Douglas Feith, a key figure behind the current embassy push, rejected charges that supporters are using the embassy issue simply to erect another obstacle along the potholed Oslo highway. He said that his efforts are based both on Mideast and constitutional considerations.
“This debate taps into the root issue of the conflict — Israel’s right to exist,” said Feith, a Reagan administration national security official. “The people who are attacking Israel’s rights in Jerusalem are doing so as a means of attacking Israel’s right to statehood; it’s part of an overall effort to delegitimize Israel.”
The U.S. failure to officially recognize Israel’s capital, he said, boosts that effort.
Feith insisted that moving the embassy now would actually help the peace process by showing the Palestinians that “no one can divide the U.S. from Israel on the Jerusalem issue. As it is, what the administration is doing is an invitation for destructive behavior by the Palestinians.”

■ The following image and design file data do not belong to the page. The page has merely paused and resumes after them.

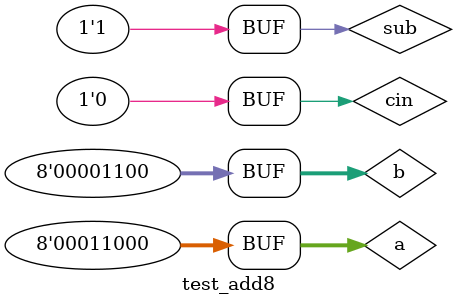
<source format=v>
module test_add8;
   reg [7:0] a, b;
   reg 	     cin, sub;
   wire [7:0] s;
   wire       cout;

   add8 test_add8(a, b, cin, sub, s, cout);

   initial
     begin
	a = 0;
	b = 0;
	cin = 0;
	sub = 0;
	#5;
	a = 22;
	b = 0;
	cin = 0;
	sub = 0;
	#5;
	a = 0;
	b = 83;
	cin = 0;
	sub = 0;
	#5;
	a = 22;
	b = 83;
	cin = 0;
	sub = 0;
	#5;
	a = 0;
	b = 0;
	cin = 0;
	sub = 1;
	#5;
	a = 24;
	b = 0;
	cin = 0;
	sub = 1;
	#5;
	a = 0;
	b = 12;
	cin = 0;
	sub = 1;
	#5;
	a = 24;
	b = 12;
	cin = 0;
	sub = 1;
     end // initial begin
   initial
     begin
	$dumpfile("signal_add8.vcd");
	$dumpvars;
     end

   initial
     begin
	$display("\t\ttime,\ta,\tb, \tcin, \tsub,\ts,\tcout");
	$monitor("%d \t%d \t%d \t%b \t%b \t%d \t%b", $time, a, b, cin, sub, s, cout);
     end
endmodule // test_add8


	

</source>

Sen. Daniel Patrick Moynihan (D-N.Y.), in a letter to Clinton this week, criticized America’s “anomalous policy on the question of Jerusalem” and urged the president to implement the move.
Oslo supporters disagree. They point out that both Likud and Labor governments in Israel have shown little interest in pressing the matter — although this week Israeli ambassador Zalman Shoval expressed disappointment over the decision.